P(exactly 2 girls and 2 boys) = (number of 4-baby outcomes with exactly 2 girls and 2 boys)/(TOTAL number of 4-baby outcomes)
As always, we'll begin with the denominator.
TOTAL number of 4-baby arrangements
There are 2 ways to have the first baby (boy or girl)
There are 2 ways to have the second baby (boy or girl)
There are 2 ways to have the third baby (boy or girl)
There are 2 ways to have the fourth baby (boy or girl)
By the Fundamental Counting Principle (FCP), the total number of 4-baby arrangements = (2)(2)(2)(2) = 16
Number of 4-baby outcomes with exactly 2 girls and 2 boys
This portion of the question boils down to "In how many different ways can we arrange 2 G's and 2 B's (where each G represents a girl, and each B represents a boy)?"
----------ASIDE-------------------------
When we want to arrange a group of items in which some of the items are identical, we can use something called the MISSISSIPPI rule.

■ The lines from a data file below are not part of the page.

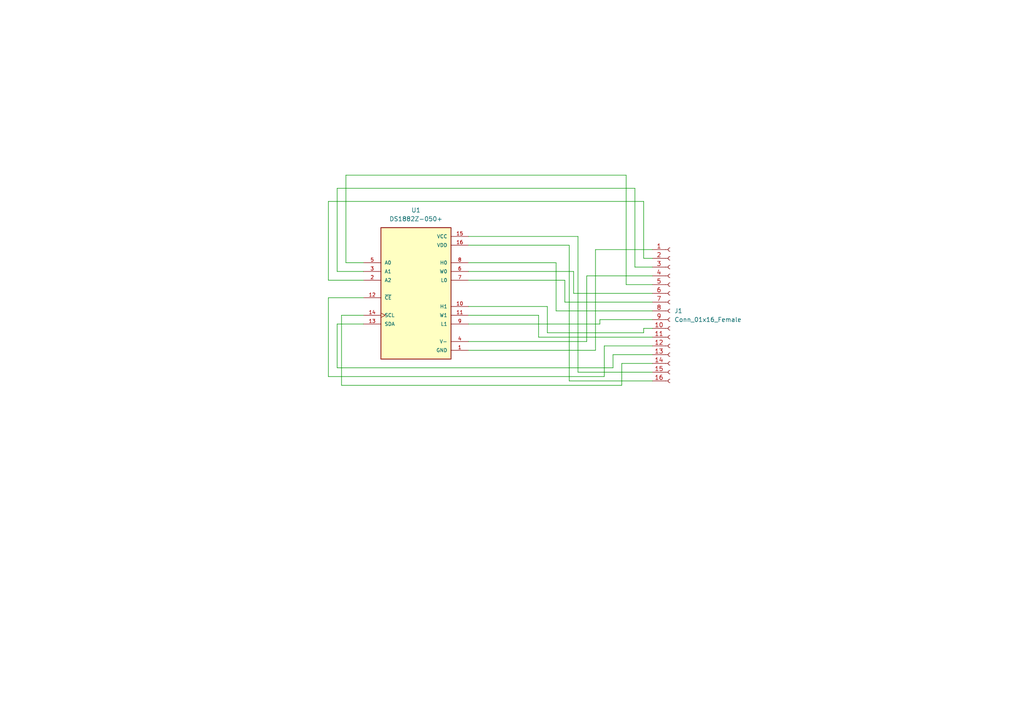
<source format=kicad_sch>
(kicad_sch (version 20211123) (generator eeschema)

  (uuid 0fda2922-16be-4925-b2b1-d43b8718a77c)

  (paper "A4")

  


  (wire (pts (xy 175.26 100.33) (xy 189.23 100.33))
    (stroke (width 0) (type default) (color 0 0 0 0))
    (uuid 115dcbc0-d9bb-4e69-a349-481ef43876df)
  )
  (wire (pts (xy 135.89 81.28) (xy 163.83 81.28))
    (stroke (width 0) (type default) (color 0 0 0 0))
    (uuid 116e4fd5-8c1b-4b82-9820-6adfb62f506c)
  )
  (wire (pts (xy 177.8 102.87) (xy 189.23 102.87))
    (stroke (width 0) (type default) (color 0 0 0 0))
    (uuid 1fdc0ce9-84b2-46e0-a353-3182fba8d7b7)
  )
  (wire (pts (xy 165.1 71.12) (xy 165.1 110.49))
    (stroke (width 0) (type default) (color 0 0 0 0))
    (uuid 25077b32-fe1c-4e59-a1f7-8f5c0b1c3cf5)
  )
  (wire (pts (xy 135.89 91.44) (xy 156.21 91.44))
    (stroke (width 0) (type default) (color 0 0 0 0))
    (uuid 27e865e5-688a-421b-a74e-1d8cecc35bff)
  )
  (wire (pts (xy 97.79 78.74) (xy 97.79 54.61))
    (stroke (width 0) (type default) (color 0 0 0 0))
    (uuid 337d1697-5690-4598-b345-5805f2f79ec2)
  )
  (wire (pts (xy 105.41 78.74) (xy 97.79 78.74))
    (stroke (width 0) (type default) (color 0 0 0 0))
    (uuid 3940751f-c3af-43a3-b39f-f077aed1e0d8)
  )
  (wire (pts (xy 100.33 50.8) (xy 181.61 50.8))
    (stroke (width 0) (type default) (color 0 0 0 0))
    (uuid 3ebcb3be-9c23-486a-b4c1-cbd9137e1a8c)
  )
  (wire (pts (xy 105.41 81.28) (xy 95.25 81.28))
    (stroke (width 0) (type default) (color 0 0 0 0))
    (uuid 45670e51-6ce7-4366-9e08-4a62fd8f96e8)
  )
  (wire (pts (xy 167.64 68.58) (xy 167.64 107.95))
    (stroke (width 0) (type default) (color 0 0 0 0))
    (uuid 46ad0940-2cfa-4036-b52a-fc3b8a219fc0)
  )
  (wire (pts (xy 167.64 107.95) (xy 189.23 107.95))
    (stroke (width 0) (type default) (color 0 0 0 0))
    (uuid 4abb12e1-4a4d-4066-a1a2-354cbeecda54)
  )
  (wire (pts (xy 97.79 93.98) (xy 97.79 106.68))
    (stroke (width 0) (type default) (color 0 0 0 0))
    (uuid 4d66f051-c2e2-482c-b86e-e7e5e25c377d)
  )
  (wire (pts (xy 95.25 81.28) (xy 95.25 58.42))
    (stroke (width 0) (type default) (color 0 0 0 0))
    (uuid 548f16ba-f95d-4501-8c2b-edd5f1f576ec)
  )
  (wire (pts (xy 158.75 96.52) (xy 186.69 96.52))
    (stroke (width 0) (type default) (color 0 0 0 0))
    (uuid 57bb33ab-a4d4-4f34-b7f0-5b5c33573403)
  )
  (wire (pts (xy 166.37 85.09) (xy 189.23 85.09))
    (stroke (width 0) (type default) (color 0 0 0 0))
    (uuid 60fa5cd9-319e-4c0e-ab85-9bc10bf8b2a7)
  )
  (wire (pts (xy 135.89 71.12) (xy 165.1 71.12))
    (stroke (width 0) (type default) (color 0 0 0 0))
    (uuid 62180728-0b15-4ce8-9f44-1c1f8723ee8d)
  )
  (wire (pts (xy 161.29 76.2) (xy 161.29 90.17))
    (stroke (width 0) (type default) (color 0 0 0 0))
    (uuid 69e68b48-8b77-4852-8962-9b9835503e72)
  )
  (wire (pts (xy 181.61 82.55) (xy 189.23 82.55))
    (stroke (width 0) (type default) (color 0 0 0 0))
    (uuid 76cf806b-0df2-4c92-9321-4d0fd733b51e)
  )
  (wire (pts (xy 99.06 91.44) (xy 99.06 111.76))
    (stroke (width 0) (type default) (color 0 0 0 0))
    (uuid 81b29dfd-1511-48c0-9758-591bfa9f6b03)
  )
  (wire (pts (xy 177.8 106.68) (xy 177.8 102.87))
    (stroke (width 0) (type default) (color 0 0 0 0))
    (uuid 81fccdd7-e09a-461d-b992-38d3fd529f94)
  )
  (wire (pts (xy 173.99 92.71) (xy 189.23 92.71))
    (stroke (width 0) (type default) (color 0 0 0 0))
    (uuid 82dc2c83-4072-4ee4-a262-2a3c672c98ac)
  )
  (wire (pts (xy 186.69 58.42) (xy 186.69 74.93))
    (stroke (width 0) (type default) (color 0 0 0 0))
    (uuid 833ee3e3-438f-49d3-b152-03a4f12ba4a8)
  )
  (wire (pts (xy 97.79 54.61) (xy 184.15 54.61))
    (stroke (width 0) (type default) (color 0 0 0 0))
    (uuid 8617a2df-0753-4fda-b567-a97950cc00e9)
  )
  (wire (pts (xy 105.41 91.44) (xy 99.06 91.44))
    (stroke (width 0) (type default) (color 0 0 0 0))
    (uuid 86990e1d-a6b6-43a3-933f-a116d304b8c6)
  )
  (wire (pts (xy 156.21 97.79) (xy 189.23 97.79))
    (stroke (width 0) (type default) (color 0 0 0 0))
    (uuid 87f1281f-13ee-4518-a40e-4ca2e489541a)
  )
  (wire (pts (xy 135.89 68.58) (xy 167.64 68.58))
    (stroke (width 0) (type default) (color 0 0 0 0))
    (uuid 87f7052f-dadf-46ac-bb94-fc381f29201e)
  )
  (wire (pts (xy 135.89 88.9) (xy 158.75 88.9))
    (stroke (width 0) (type default) (color 0 0 0 0))
    (uuid 8ead9587-8bf1-4212-a7c6-90020d350435)
  )
  (wire (pts (xy 158.75 88.9) (xy 158.75 96.52))
    (stroke (width 0) (type default) (color 0 0 0 0))
    (uuid 90d65c68-52aa-4a2b-951c-2d119b93ec3f)
  )
  (wire (pts (xy 184.15 54.61) (xy 184.15 77.47))
    (stroke (width 0) (type default) (color 0 0 0 0))
    (uuid 96204b04-0b78-4a8d-b635-b6d9be648e16)
  )
  (wire (pts (xy 184.15 77.47) (xy 189.23 77.47))
    (stroke (width 0) (type default) (color 0 0 0 0))
    (uuid 99081cdc-7b6d-446c-a4f5-5d196f14e77e)
  )
  (wire (pts (xy 135.89 78.74) (xy 166.37 78.74))
    (stroke (width 0) (type default) (color 0 0 0 0))
    (uuid 9baea23e-7de1-4af2-898a-6feec5dbc400)
  )
  (wire (pts (xy 156.21 91.44) (xy 156.21 97.79))
    (stroke (width 0) (type default) (color 0 0 0 0))
    (uuid a6414894-09e9-4a3b-a9a8-28de1910f373)
  )
  (wire (pts (xy 186.69 95.25) (xy 189.23 95.25))
    (stroke (width 0) (type default) (color 0 0 0 0))
    (uuid a6f536d1-34e9-4279-910d-e4edcb26a574)
  )
  (wire (pts (xy 186.69 74.93) (xy 189.23 74.93))
    (stroke (width 0) (type default) (color 0 0 0 0))
    (uuid a7cc0559-4fdd-42a8-96e8-74cfe802a300)
  )
  (wire (pts (xy 161.29 90.17) (xy 189.23 90.17))
    (stroke (width 0) (type default) (color 0 0 0 0))
    (uuid aa373357-19c6-4bbb-a647-2291b4e9a08b)
  )
  (wire (pts (xy 180.34 111.76) (xy 180.34 105.41))
    (stroke (width 0) (type default) (color 0 0 0 0))
    (uuid af9463ee-f37e-45c6-b39c-16b63dd3161e)
  )
  (wire (pts (xy 172.72 72.39) (xy 189.23 72.39))
    (stroke (width 0) (type default) (color 0 0 0 0))
    (uuid b145c746-694b-4bce-87c6-a04690befe34)
  )
  (wire (pts (xy 165.1 110.49) (xy 189.23 110.49))
    (stroke (width 0) (type default) (color 0 0 0 0))
    (uuid b1545ca9-7d16-4b71-afe5-62553f5666e9)
  )
  (wire (pts (xy 170.18 80.01) (xy 189.23 80.01))
    (stroke (width 0) (type default) (color 0 0 0 0))
    (uuid b1a88411-3d57-4452-a7e6-1b87ac3f7bd3)
  )
  (wire (pts (xy 135.89 93.98) (xy 173.99 93.98))
    (stroke (width 0) (type default) (color 0 0 0 0))
    (uuid b22ba753-2607-48ec-9362-7a81ec918cd1)
  )
  (wire (pts (xy 135.89 101.6) (xy 172.72 101.6))
    (stroke (width 0) (type default) (color 0 0 0 0))
    (uuid b40cbe4a-93c8-4db4-909e-d7581dc93944)
  )
  (wire (pts (xy 170.18 99.06) (xy 170.18 80.01))
    (stroke (width 0) (type default) (color 0 0 0 0))
    (uuid bab36e60-3a2e-402b-b9a3-4ee7c8bae0db)
  )
  (wire (pts (xy 172.72 101.6) (xy 172.72 72.39))
    (stroke (width 0) (type default) (color 0 0 0 0))
    (uuid c0f94886-82f7-4c52-a179-a43a943e062d)
  )
  (wire (pts (xy 180.34 105.41) (xy 189.23 105.41))
    (stroke (width 0) (type default) (color 0 0 0 0))
    (uuid c8cd8db1-623b-4313-9bba-9f8256075921)
  )
  (wire (pts (xy 99.06 111.76) (xy 180.34 111.76))
    (stroke (width 0) (type default) (color 0 0 0 0))
    (uuid c9600b4b-fa7c-4f28-8430-f06e8d480808)
  )
  (wire (pts (xy 163.83 87.63) (xy 189.23 87.63))
    (stroke (width 0) (type default) (color 0 0 0 0))
    (uuid cd53f189-7d02-4463-a427-635f0861488c)
  )
  (wire (pts (xy 105.41 93.98) (xy 97.79 93.98))
    (stroke (width 0) (type default) (color 0 0 0 0))
    (uuid d4435986-b736-400f-9f03-68914e94138a)
  )
  (wire (pts (xy 181.61 50.8) (xy 181.61 82.55))
    (stroke (width 0) (type default) (color 0 0 0 0))
    (uuid d45aec86-9b5b-467f-8234-32b20ad70450)
  )
  (wire (pts (xy 95.25 58.42) (xy 186.69 58.42))
    (stroke (width 0) (type default) (color 0 0 0 0))
    (uuid d87d5cdd-d436-4824-be37-fb3fb50f76fb)
  )
  (wire (pts (xy 95.25 109.22) (xy 175.26 109.22))
    (stroke (width 0) (type default) (color 0 0 0 0))
    (uuid da1b1c63-8349-475b-9f97-780712f67fbb)
  )
  (wire (pts (xy 186.69 96.52) (xy 186.69 95.25))
    (stroke (width 0) (type default) (color 0 0 0 0))
    (uuid ddbb7e2f-0f9e-45be-ac96-a3c9afd1f2c1)
  )
  (wire (pts (xy 100.33 76.2) (xy 100.33 50.8))
    (stroke (width 0) (type default) (color 0 0 0 0))
    (uuid df3ff460-9f1f-4a00-8ed3-c32173ff24b8)
  )
  (wire (pts (xy 173.99 93.98) (xy 173.99 92.71))
    (stroke (width 0) (type default) (color 0 0 0 0))
    (uuid df88aa76-f335-4833-9cc5-64a891fb220f)
  )
  (wire (pts (xy 175.26 109.22) (xy 175.26 100.33))
    (stroke (width 0) (type default) (color 0 0 0 0))
    (uuid e08df649-f244-438f-bc3c-0fa7d73c8c55)
  )
  (wire (pts (xy 105.41 76.2) (xy 100.33 76.2))
    (stroke (width 0) (type default) (color 0 0 0 0))
    (uuid e4ac5dde-15a0-4eb4-bb93-7b07126561a3)
  )
  (wire (pts (xy 163.83 81.28) (xy 163.83 87.63))
    (stroke (width 0) (type default) (color 0 0 0 0))
    (uuid e7984598-b9c8-4d2b-821f-c8a1164c030f)
  )
  (wire (pts (xy 135.89 76.2) (xy 161.29 76.2))
    (stroke (width 0) (type default) (color 0 0 0 0))
    (uuid edbfee6c-d337-44f3-957e-e1fea7dd2c7b)
  )
  (wire (pts (xy 105.41 86.36) (xy 95.25 86.36))
    (stroke (width 0) (type default) (color 0 0 0 0))
    (uuid f091ef9b-da1c-4cd9-91cb-42300f88dc21)
  )
  (wire (pts (xy 135.89 99.06) (xy 170.18 99.06))
    (stroke (width 0) (type default) (color 0 0 0 0))
    (uuid f606115e-dab9-4cdc-9e40-433c8c27acd7)
  )
  (wire (pts (xy 166.37 78.74) (xy 166.37 85.09))
    (stroke (width 0) (type default) (color 0 0 0 0))
    (uuid fab5d7e8-4d4d-45e4-835e-67db87b7cfa2)
  )
  (wire (pts (xy 97.79 106.68) (xy 177.8 106.68))
    (stroke (width 0) (type default) (color 0 0 0 0))
    (uuid fb0f40c2-86c0-4725-9ee8-510d2892065f)
  )
  (wire (pts (xy 95.25 86.36) (xy 95.25 109.22))
    (stroke (width 0) (type default) (color 0 0 0 0))
    (uuid fed5a7bd-7b30-4538-93ef-7685b23ae06c)
  )

  (symbol (lib_id "Connector:Conn_01x16_Female") (at 194.31 90.17 0) (unit 1)
    (in_bom yes) (on_board yes) (fields_autoplaced)
    (uuid 617c89b9-2408-459b-be3b-da7c9bc3d7fe)
    (property "Reference" "J1" (id 0) (at 195.58 90.1699 0)
      (effects (font (size 1.27 1.27)) (justify left))
    )
    (property "Value" "Conn_01x16_Female" (id 1) (at 195.58 92.7099 0)
      (effects (font (size 1.27 1.27)) (justify left))
    )
    (property "Footprint" "Connector_PinSocket_2.54mm:PinSocket_1x16_P2.54mm_Vertical" (id 2) (at 194.31 90.17 0)
      (effects (font (size 1.27 1.27)) hide)
    )
    (property "Datasheet" "~" (id 3) (at 194.31 90.17 0)
      (effects (font (size 1.27 1.27)) hide)
    )
    (pin "1" (uuid 0a2e0d34-9179-4c20-bfc5-107e03993ec9))
    (pin "10" (uuid 8b846404-4faa-4881-b8ec-0255667b8387))
    (pin "11" (uuid cf1c1b07-f55a-402c-9ccd-53197307d2e9))
    (pin "12" (uuid f5f53f0a-e40a-4b95-8abb-8baf5d40e3e6))
    (pin "13" (uuid 07a1a38f-cb1d-4dcc-9eeb-654ed878b9b6))
    (pin "14" (uuid aa4c0fc8-6bf7-49bb-802b-09d0dd655f64))
    (pin "15" (uuid b4dd7309-afc8-41ac-af11-54f8cb083f7f))
    (pin "16" (uuid 1396a498-5ae0-42d9-a3ce-2d4beb7e883a))
    (pin "2" (uuid d2e9ee9c-45fc-45f7-b10e-3696ce0a9398))
    (pin "3" (uuid 35895583-00f1-4dd7-bbbc-6c4ce56318d5))
    (pin "4" (uuid 2541e598-b1e2-45cc-841d-e23aeba7b9eb))
    (pin "5" (uuid aa63ac15-7994-48bc-9f2b-879f8d706103))
    (pin "6" (uuid 9b3e9fef-8a31-4470-a02d-f310924b0172))
    (pin "7" (uuid f9a612ac-727f-4519-9eef-eae557ab57d9))
    (pin "8" (uuid 90acb89a-b7d4-4b25-a139-841c5162bbae))
    (pin "9" (uuid 809f64bf-0c70-4cd9-8c10-7dc1e7c12357))
  )

  (symbol (lib_id "DS1882Z-050_:DS1882Z-050+") (at 120.65 83.82 0) (unit 1)
    (in_bom yes) (on_board yes) (fields_autoplaced)
    (uuid 96ddc78a-db5d-4ce9-beec-5f058b879d54)
    (property "Reference" "U1" (id 0) (at 120.65 60.96 0))
    (property "Value" "DS1882Z-050+" (id 1) (at 120.65 63.5 0))
    (property "Footprint" "SOIC127P600X175-16N" (id 2) (at 120.65 83.82 0)
      (effects (font (size 1.27 1.27)) (justify bottom) hide)
    )
    (property "Datasheet" "" (id 3) (at 120.65 83.82 0)
      (effects (font (size 1.27 1.27)) hide)
    )
    (property "MF" "Maxim Integrated Products" (id 4) (at 120.65 83.82 0)
      (effects (font (size 1.27 1.27)) (justify bottom) hide)
    )
    (property "MAXIMUM_PACKAGE_HEIGHT" "1.75 mm" (id 5) (at 120.65 83.82 0)
      (effects (font (size 1.27 1.27)) (justify bottom) hide)
    )
    (property "Package" "None" (id 6) (at 120.65 83.82 0)
      (effects (font (size 1.27 1.27)) (justify bottom) hide)
    )
    (property "Price" "None" (id 7) (at 120.65 83.82 0)
      (effects (font (size 1.27 1.27)) (justify bottom) hide)
    )
    (property "Check_prices" "https://www.snapeda.com/parts/DS1882Z-050+/Maxim+Integrated/view-part/?ref=eda" (id 8) (at 120.65 83.82 0)
      (effects (font (size 1.27 1.27)) (justify bottom) hide)
    )
    (property "STANDARD" "IPC 7351B" (id 9) (at 120.65 83.82 0)
      (effects (font (size 1.27 1.27)) (justify bottom) hide)
    )
    (property "PARTREV" "0" (id 10) (at 120.65 83.82 0)
      (effects (font (size 1.27 1.27)) (justify bottom) hide)
    )
    (property "SnapEDA_Link" "https://www.snapeda.com/parts/DS1882Z-050+/Maxim+Integrated/view-part/?ref=snap" (id 11) (at 120.65 83.82 0)
      (effects (font (size 1.27 1.27)) (justify bottom) hide)
    )
    (property "MP" "DS1882Z-050+" (id 12) (at 120.65 83.82 0)
      (effects (font (size 1.27 1.27)) (justify bottom) hide)
    )
    (property "Description" "\nDigital Potentiometer 45kOhm 64POS Non-Volatile Log 16-Pin SOIC N Tube\n" (id 13) (at 120.65 83.82 0)
      (effects (font (size 1.27 1.27)) (justify bottom) hide)
    )
    (property "MANUFACTURER" "Maxim Integrated" (id 14) (at 120.65 83.82 0)
      (effects (font (size 1.27 1.27)) (justify bottom) hide)
    )
    (property "Availability" "In Stock" (id 15) (at 120.65 83.82 0)
      (effects (font (size 1.27 1.27)) (justify bottom) hide)
    )
    (property "SNAPEDA_PN" "DS1882Z-050+" (id 16) (at 120.65 83.82 0)
      (effects (font (size 1.27 1.27)) (justify bottom) hide)
    )
    (pin "1" (uuid 60528bac-30c0-4e4e-87ea-80c472a15551))
    (pin "10" (uuid c2a76201-02cb-4711-961f-1c6ec27cabcf))
    (pin "11" (uuid cfa1ce77-922c-4663-9696-893a50271689))
    (pin "12" (uuid 8b88f736-d306-4d68-bd4d-fd78220f9dd5))
    (pin "13" (uuid e4f6e269-3e11-4ae3-b380-834b90c363e3))
    (pin "14" (uuid 4a52225b-45cd-4ea8-a953-032b243f447d))
    (pin "15" (uuid 0381aa2d-c092-4e9d-a85a-a5b08cf52df7))
    (pin "16" (uuid 18f8363b-f85c-4950-afe5-1edeae8b34ed))
    (pin "2" (uuid a75c476c-adb3-4a79-a94a-ce88a31ea5b5))
    (pin "3" (uuid a0bfcb11-ee96-4bb9-8bbe-2572a46369a3))
    (pin "4" (uuid 6209c663-b789-44c0-be00-8eef3a5ccfff))
    (pin "5" (uuid 69b5eb05-db19-4753-ad27-bb5e41a4f7c8))
    (pin "6" (uuid 9f0d2e00-20b5-47ac-8707-7d0a07772fc5))
    (pin "7" (uuid 948910a1-e292-409d-8451-7e241f6884c4))
    (pin "8" (uuid fb6961db-a5e6-495e-a136-171cc25dddd9))
    (pin "9" (uuid 03664a15-a3f2-4a45-acbc-c88520210727))
  )

  (sheet_instances
    (path "/" (page "1"))
  )

  (symbol_instances
    (path "/617c89b9-2408-459b-be3b-da7c9bc3d7fe"
      (reference "J1") (unit 1) (value "Conn_01x16_Female") (footprint "Connector_PinSocket_2.54mm:PinSocket_1x16_P2.54mm_Vertical")
    )
    (path "/96ddc78a-db5d-4ce9-beec-5f058b879d54"
      (reference "U1") (unit 1) (value "DS1882Z-050+") (footprint "SOIC127P600X175-16N")
    )
  )
)

</source>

It goes like this:
If there are n objects where A of them are alike, another B of them are alike, another C of them are alike, and so on, then the total number of possible arrangements = n!/[(A!)(B!)(C!)....]
So, for example, we can calculate the number of arrangements of the letters in MISSISSIPPI as follows:
There are 11 letters in total
There are 4 identical I's
There are 4 identical S's
There are 2 identical P's
So, the total number of possible arrangements = 11!/[(4!)(4!)(2!)]
------------BACK TO THE QUESTION---------------------------
Our goal is to arrange the letters G, G, B, and B
There are 4 letters in total
There are 2 identical G's
There are 2 identical B's
So, the total number of possible arrangements = 4!/[(2!)(2!)] = 6
So.....
P(exactly 2 girls and 2 boys) = 6/16 = 3/8
Answer: A